- [WORK ITEM] Would you repeat the entries below word for word and omit the pictures?

Collected data
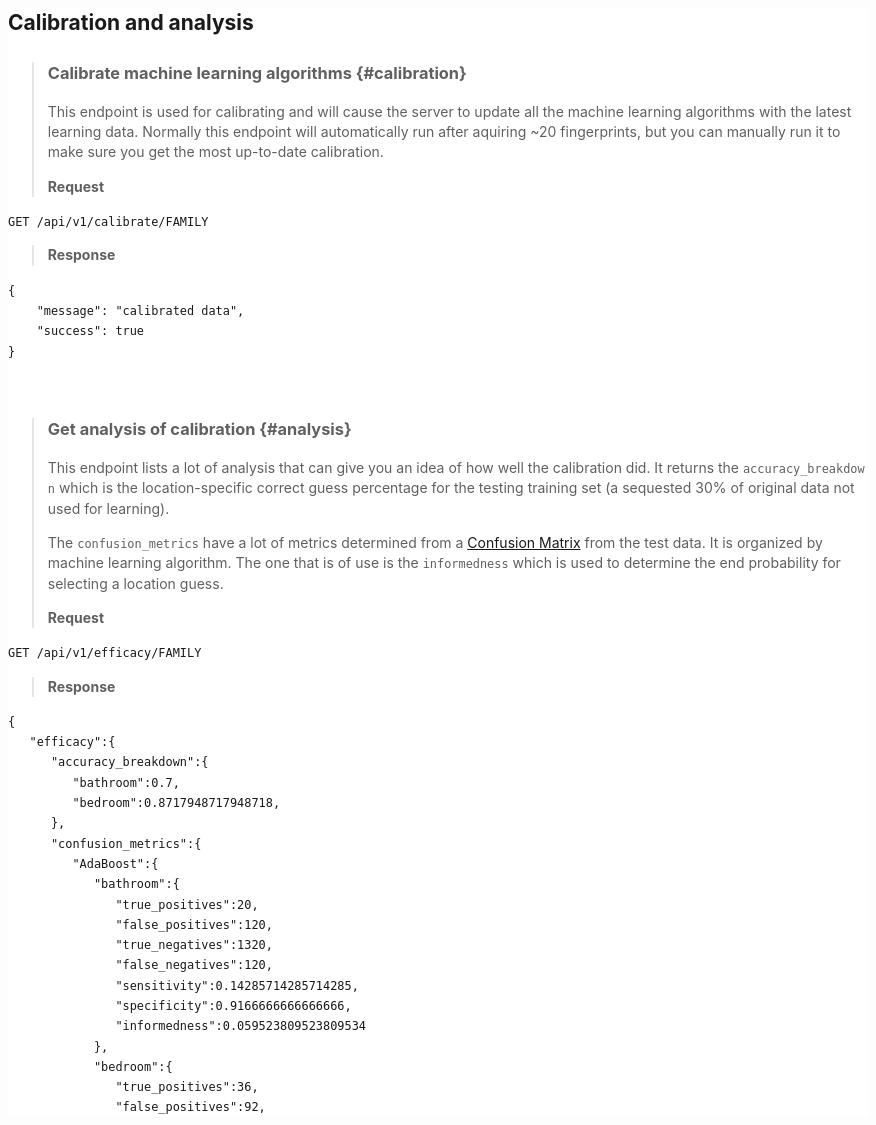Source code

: ## Calibration and analysis

> ### Calibrate machine learning algorithms  {#calibration}
>
> This endpoint is used for calibrating and will cause the server to update all the machine learning algorithms with the latest learning data. Normally this endpoint will automatically run after aquiring ~20 fingerprints, but you can manually run it to make sure you get the most up-to-date calibration.
>
> **Request**
```
GET /api/v1/calibrate/FAMILY
```
>
> **Response**
>
```
{
    "message": "calibrated data",
    "success": true
}
```
>

&nbsp;

> ### Get analysis of calibration {#analysis}
>
> This endpoint lists a lot of analysis that can give you an idea of how well the calibration did. It returns the `accuracy_breakdown` which is the location-specific correct guess percentage for the testing training set (a sequested 30% of original data not used for learning).
>
> The `confusion_metrics` have a lot of metrics determined from a [Confusion Matrix](https://en.wikipedia.org/wiki/Confusion_matrix) from the test data. It is organized by machine learning algorithm. The one that is of use is the `informedness` which is used to determine the end probability for selecting a location guess.
>
> **Request**
```
GET /api/v1/efficacy/FAMILY
```
>
> **Response**
>
```
{
   "efficacy":{
      "accuracy_breakdown":{
         "bathroom":0.7,
         "bedroom":0.8717948717948718,
      },
      "confusion_metrics":{
         "AdaBoost":{
            "bathroom":{
               "true_positives":20,
               "false_positives":120,
               "true_negatives":1320,
               "false_negatives":120,
               "sensitivity":0.14285714285714285,
               "specificity":0.9166666666666666,
               "informedness":0.059523809523809534
            },
            "bedroom":{
               "true_positives":36,
               "false_positives":92,
```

- [ANSWER SECTION]
Source code

: ## Calibration and analysis

> ### Calibrate machine learning algorithms  {#calibration}
>
> This endpoint is used for calibrating and will cause the server to update all the machine learning algorithms with the latest learning data. Normally this endpoint will automatically run after aquiring ~20 fingerprints, but you can manually run it to make sure you get the most up-to-date calibration.
>
> **Request**
```
GET /api/v1/calibrate/FAMILY
```
>
> **Response**
>
```
{
    "message": "calibrated data",
    "success": true
}
```
>

&nbsp;

> ### Get analysis of calibration {#analysis}
>
> This endpoint lists a lot of analysis that can give you an idea of how well the calibration did. It returns the `accuracy_breakdown` which is the location-specific correct guess percentage for the testing training set (a sequested 30% of original data not used for learning).
>
> The `confusion_metrics` have a lot of metrics determined from a [Confusion Matrix](https://en.wikipedia.org/wiki/Confusion_matrix) from the test data. It is organized by machine learning algorithm. The one that is of use is the `informedness` which is used to determine the end probability for selecting a location guess.
>
> **Request**
```
GET /api/v1/efficacy/FAMILY
```
>
> **Response**
>
```
{
   "efficacy":{
      "accuracy_breakdown":{
         "bathroom":0.7,
         "bedroom":0.8717948717948718,
      },
      "confusion_metrics":{
         "AdaBoost":{
            "bathroom":{
               "true_positives":20,
               "false_positives":120,
               "true_negatives":1320,
               "false_negatives":120,
               "sensitivity":0.14285714285714285,
               "specificity":0.9166666666666666,
               "informedness":0.059523809523809534
            },
            "bedroom":{
               "true_positives":36,
               "false_positives":92,
```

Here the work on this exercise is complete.